Über den Mund in die Lunge

Über den Mund in die Lunge

Volker Pawel holt das Gerät aus einer Tasche, es ist nicht größer als ein Brillenetui. Er schiebt ein flaches Blättchen in den dafür vorgesehenen Schlitz, baut mit einem Pumpengriff Druck auf. Nachdem er auf einen blauen Knopf gedrückt hat, setzt sich ein weißer Nebel in der Kammer des Geräts frei. Volker Pawel umschließt das Mundstück und atmet den Nebel mit einem langsamen und tiefen Atemzug durch den Mund ein.

Der 58-Jährige aus Seevetal bei Hamburg ist einer von etwa 6 Millionen Menschen in Deutschland, die an Diabetes erkrankt sind. Er selbst leidet an Typ-2-Diabetes und benötigt eine Insulintherapie zur bestmöglichen Einstellung seiner Blutzuckerwerte.

Den Umstand, dass er sich das Insulin nicht spritzen muss, verdankt er einer medizinischen Innovation. Seit Mai dieses Jahres gibt es für Menschen mit Diabetes erstmalig eine Alternative in der Insulintherapie: inhalatives Insulin. Statt sich das Präparat mit einem Pen oder einer Spritze zuführen zu müssen, kann Volker Pawel es mit Hilfe eines speziellen Inhalationsgerätes inhalieren. Dafür führt er eine Dosierungseinheit, den so genannten Blister, in seinen Inhalator ein, löst Druck aus und atmet dann die Insulinwolke ein. Einmal inhaliert, wandern die Insulinpartikel rasch in die unteren Atemwege, wo sie über die Lungenbläschen (Alveolen) ins Blut aufgenommen werden. Dort werden sie zu den Körperzellen transportiert, wo sie ihre Wirkung entfalten.

In der neuen Therapie sieht Dr. Karin Schlecht, Diabetologin mit eigener Praxis in Eisenach, eine bedeutende Chance, Patienten, die eine Insulintherapie dringend benötigen, den Einstieg zu erleichtern: "Im Laufe der Jahre wird bei Patienten mit Typ-2-Diabetes die Produktion und auch die Ausschüttung von Insulin immer weniger. Das Insulin muss von außen zugeführt werden, und dieser Schritt war bis jetzt nur möglich, indem man das Insulin spritzte. Aber davor haben ganz viele Patienten Angst. Angst davor, was nun alles auf sie zukommt, wie das geht und ob das weh tut und so weiter. Mit dem Insulin zum Einatmen, mit dieser Chance, Insulin nicht spritzen zu müssen, denke ich, kann man die Patienten sehr viel früher von einer Insulinbehandlung überzeugen." Auch die Handhabung des Inhalationsgerätes bewertet sie nach den Erfahrungen mit ihren Patienten positiv: "Man braucht eine gewisse praktische Fertigkeit, aber die Patienten haben keine Probleme bei dem Umgang mit dem Gerät gehabt. Bei den Patienten, die ich beobachten konnte, waren die praktischen Fertigkeiten alle da, und beim Spritzen benötigt man ja auch gewisse praktische Fertigkeiten. Auch das Laden mit den Blistern ging sehr zügig und schnell."

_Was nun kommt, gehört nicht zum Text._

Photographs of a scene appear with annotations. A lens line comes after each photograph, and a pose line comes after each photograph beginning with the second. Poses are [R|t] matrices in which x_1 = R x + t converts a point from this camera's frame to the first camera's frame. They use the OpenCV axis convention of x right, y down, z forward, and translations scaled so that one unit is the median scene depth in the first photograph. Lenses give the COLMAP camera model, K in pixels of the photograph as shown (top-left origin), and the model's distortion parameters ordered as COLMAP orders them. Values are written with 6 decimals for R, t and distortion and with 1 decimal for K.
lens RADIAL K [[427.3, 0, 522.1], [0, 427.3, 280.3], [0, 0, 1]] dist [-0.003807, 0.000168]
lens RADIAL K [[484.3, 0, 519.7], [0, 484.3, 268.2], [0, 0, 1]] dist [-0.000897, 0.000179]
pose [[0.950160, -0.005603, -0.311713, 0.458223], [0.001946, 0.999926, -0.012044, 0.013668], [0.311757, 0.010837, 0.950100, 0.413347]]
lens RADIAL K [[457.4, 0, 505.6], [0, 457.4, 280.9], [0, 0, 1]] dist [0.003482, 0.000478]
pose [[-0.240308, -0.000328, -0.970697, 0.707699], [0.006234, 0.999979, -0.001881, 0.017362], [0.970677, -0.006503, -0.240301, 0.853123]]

In der Tat sind die Bedenken und Barrieren vor der Spritze bei den betroffenen Patienten ein häufiger Grund, warum sie eine Insulintherapie ablehnen oder über Jahre hinaus zögern. Wenn Sport, eine Ernährungsumstellung oder die Behandlung mit oralen Antidiabetika (Tabletten) nicht mehr ausreichen, um die Blutzuckerwerte zu kontrollieren, ist die Gabe von Insulin allerdings meist der einzige Weg zu einer befriedigenden Blutzuckereinstellung. Wird die Behandlung nicht rechtzeitig in Angriff genommen, riskieren die Patienten schwerwiegende Folgeerkrankungen wie Herzinfarkte, Schlaganfälle oder Nieren- und Augenerkrankungen.

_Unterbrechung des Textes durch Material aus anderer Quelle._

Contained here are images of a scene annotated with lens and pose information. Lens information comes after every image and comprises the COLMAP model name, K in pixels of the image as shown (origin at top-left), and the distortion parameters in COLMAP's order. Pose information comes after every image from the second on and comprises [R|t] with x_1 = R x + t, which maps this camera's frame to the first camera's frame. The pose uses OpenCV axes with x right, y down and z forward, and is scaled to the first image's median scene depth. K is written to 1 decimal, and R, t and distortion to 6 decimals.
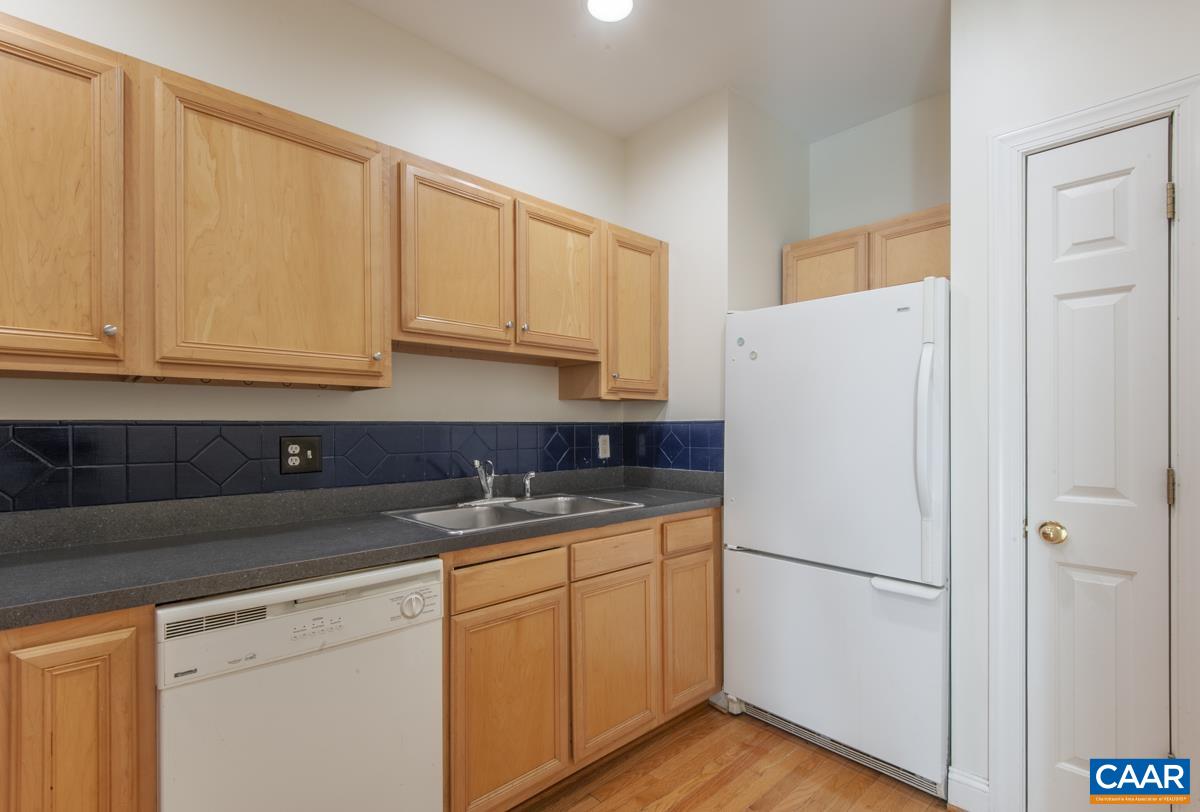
lens RADIAL K [[556.6, 0, 602.6], [0, 556.6, 426.0], [0, 0, 1]] dist [0.028788, -0.020717]
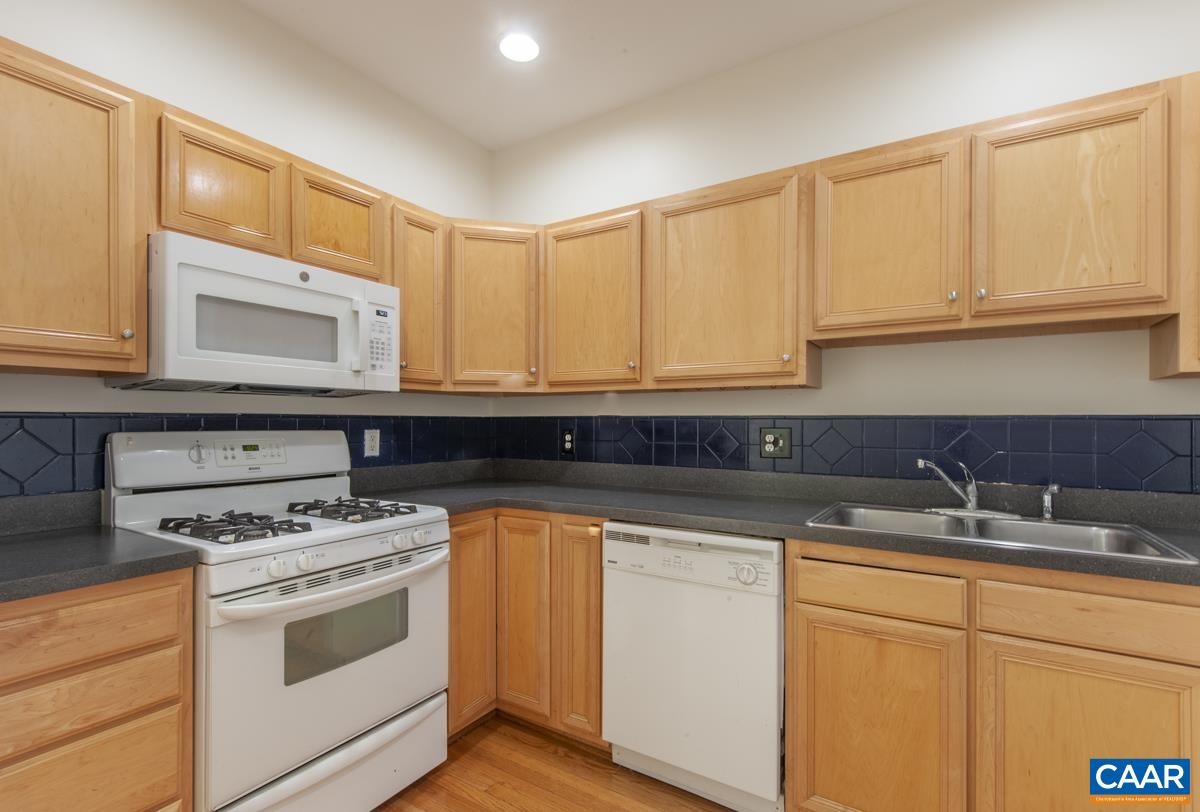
lens RADIAL K [[553.8, 0, 598.8], [0, 553.8, 420.7], [0, 0, 1]] dist [0.033614, -0.023238]
pose [[0.248925, 0.003224, -0.968517, 0.537410], [-0.004568, 0.999987, 0.002154, 0.001363], [0.968512, 0.003888, 0.248937, 0.318211]]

Für Volker Pawel ist die Behandlung mit inhalativem Insulin eine Option, mit der er nach eigener Aussage "gerne alt werden würde": "Es hat etwas gedauert, bis die richtige Dosierung gefunden war. Mittlerweile bin ich gut eingestellt. Die Bedienung des Inhalationsgerätes klappte von Anfang an." Auch seine Erwartungen bezüglich der Lebensqualität haben sich voll erfüllt: "Ich komme gut mit der Therapie klar, habe weder im Arbeitsleben noch im privaten Bereich Probleme. Meine Frau und ich machen sogar Fernreisen, kürzlich waren wir in Thailand. Es ist einfach ein sehr gutes Gefühl, wenn die Werte im grünen Bereich sind."